SOURCE RECORDS:
========
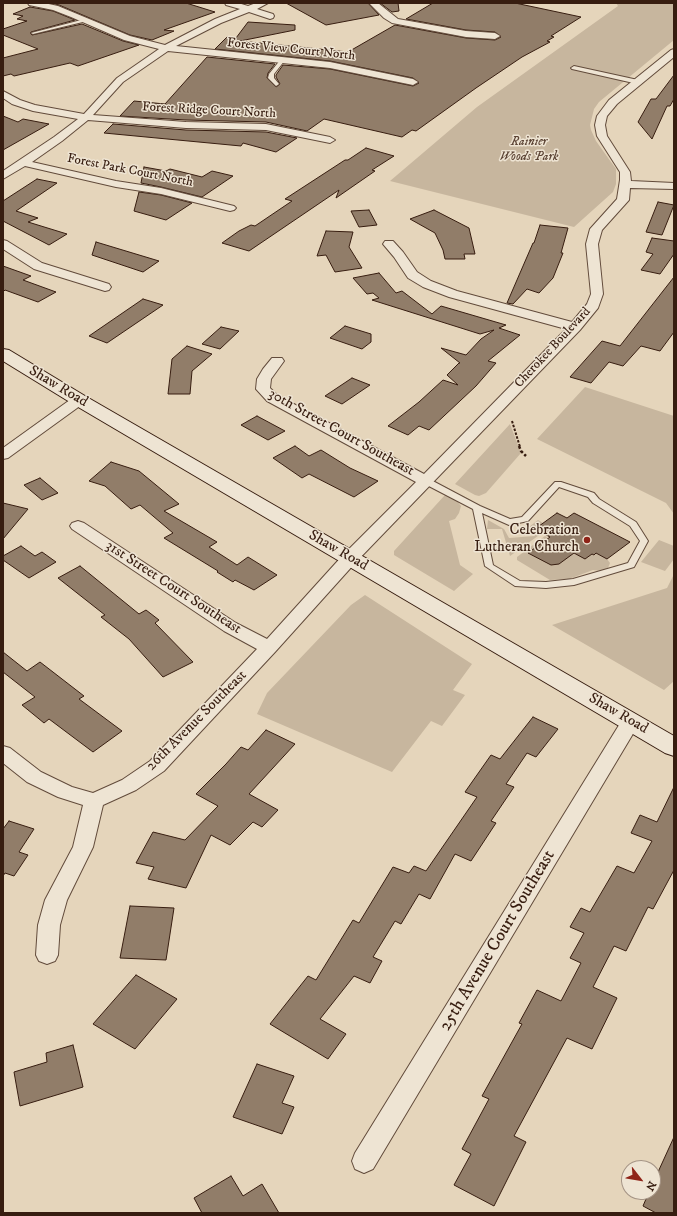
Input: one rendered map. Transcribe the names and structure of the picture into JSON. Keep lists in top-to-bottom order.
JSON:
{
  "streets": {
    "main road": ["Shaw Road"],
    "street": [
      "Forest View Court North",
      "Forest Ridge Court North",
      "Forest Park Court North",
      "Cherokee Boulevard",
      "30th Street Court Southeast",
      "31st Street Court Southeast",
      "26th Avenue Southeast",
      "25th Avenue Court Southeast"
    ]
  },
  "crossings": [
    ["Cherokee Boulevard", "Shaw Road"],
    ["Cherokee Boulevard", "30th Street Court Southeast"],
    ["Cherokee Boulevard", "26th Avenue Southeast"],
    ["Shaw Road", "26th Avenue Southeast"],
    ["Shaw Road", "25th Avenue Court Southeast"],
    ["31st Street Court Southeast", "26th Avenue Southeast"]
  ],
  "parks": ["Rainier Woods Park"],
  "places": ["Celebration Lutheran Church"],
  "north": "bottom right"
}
========
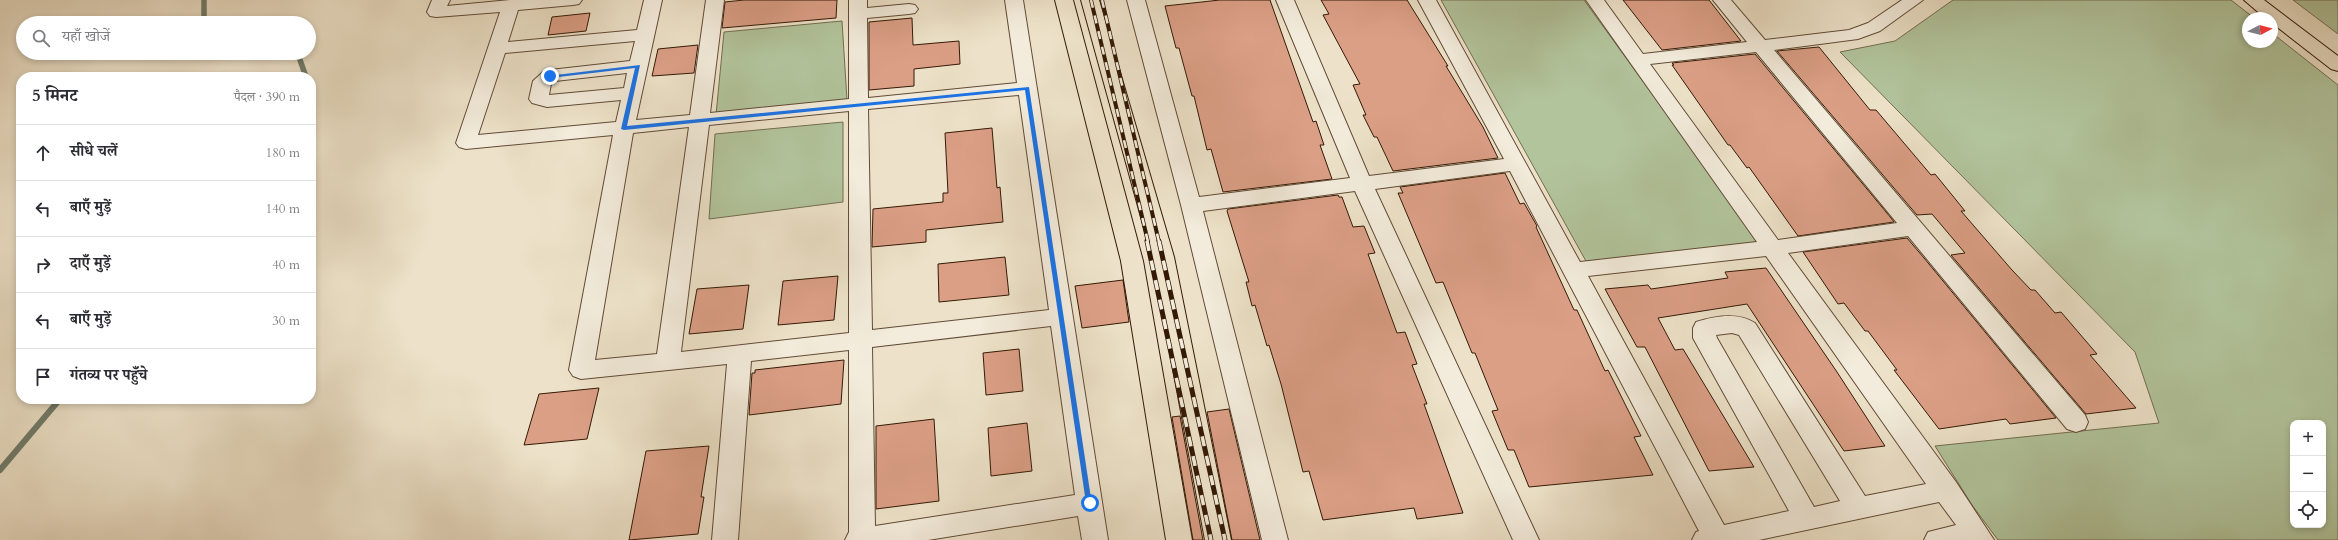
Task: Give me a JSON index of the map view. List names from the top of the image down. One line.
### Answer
========
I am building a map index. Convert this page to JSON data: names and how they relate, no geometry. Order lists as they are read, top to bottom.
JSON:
========
WORK INSTRUCTION:
Give the number of lines in the records that contain the string "index", with no other output.

EXERCISE OUTPUT:
2